3. Des annonceurs traditionnels coupent drastiquement leurs budgets en contexte de crise.  Les difficultés se sont encore plus accentuées quand les annonceurs du luxe en 2024, et de l’automobile/transport en 2025, traditionnellement très fortement présents en presse, ont mis le pied sur le frein. Sans parler de la grande distribution (-3% en 2025) ou de la décoration/ameublement (-9%). La guerre en cours au Moyen-Orient n’est certainement pas de nature à arranger les choses.

4. Google a tué le SEO pour les médias. Cela fait plusieurs années que les éditeurs de presse constatent sur leurs sites des baisses de trafic issu de Google Search et des réseaux sociaux. Selon une étude publiée par le Reuters Institute en début d’année sur la base de données agrégées provenant de la société d’analyse Chartbeat, le trafic Google provenant de la recherche organique vers plus de 2 500 sites a diminué d’un tiers (33%) à l’échelle mondiale entre novembre 2024 et novembre 2025. Les sites français n'échappent pas à cette tendance de fond. L’essor du service Google Discover, dont le poids en part de trafic chez les éditeurs français est devenu majoritaire, selon l’Alliance de la presse d’information générale, ne facilite pas pour autant la monétisation de ces audiences, qui restent difficiles à cerner par les éditeurs du fait de leur caractère très volatile et de l’opacité de Google sur le fonctionnement de son algorithme.

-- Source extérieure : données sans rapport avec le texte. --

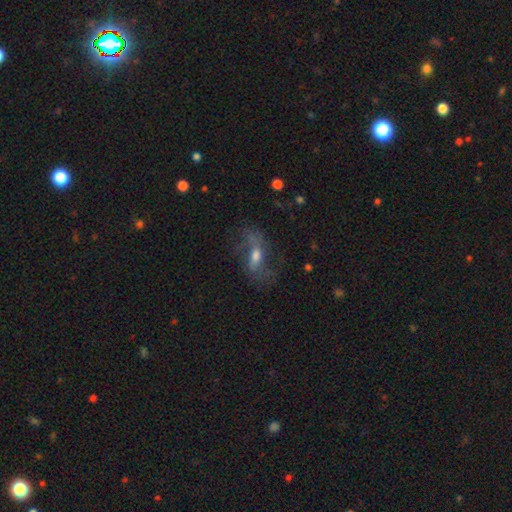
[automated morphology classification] A featured or disk galaxy (60%) with a weak bar (42%), spiral arms (72%) and a moderate central bulge (57%). Merging: none (49%).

Cette difficulté à maîtriser le trafic ne fait que s’accentuer avec la montée en puissance des agents conversationnels, qui ne renvoient que très peu d'audience vers les sites d’information. Aux Etats-Unis, une étude du Pew Research Center indique qu'AI Overviews (pas encore lancé en France) génère deux fois moins de clics, renforçant ainsi le risque de baisse des revenus publicitaires.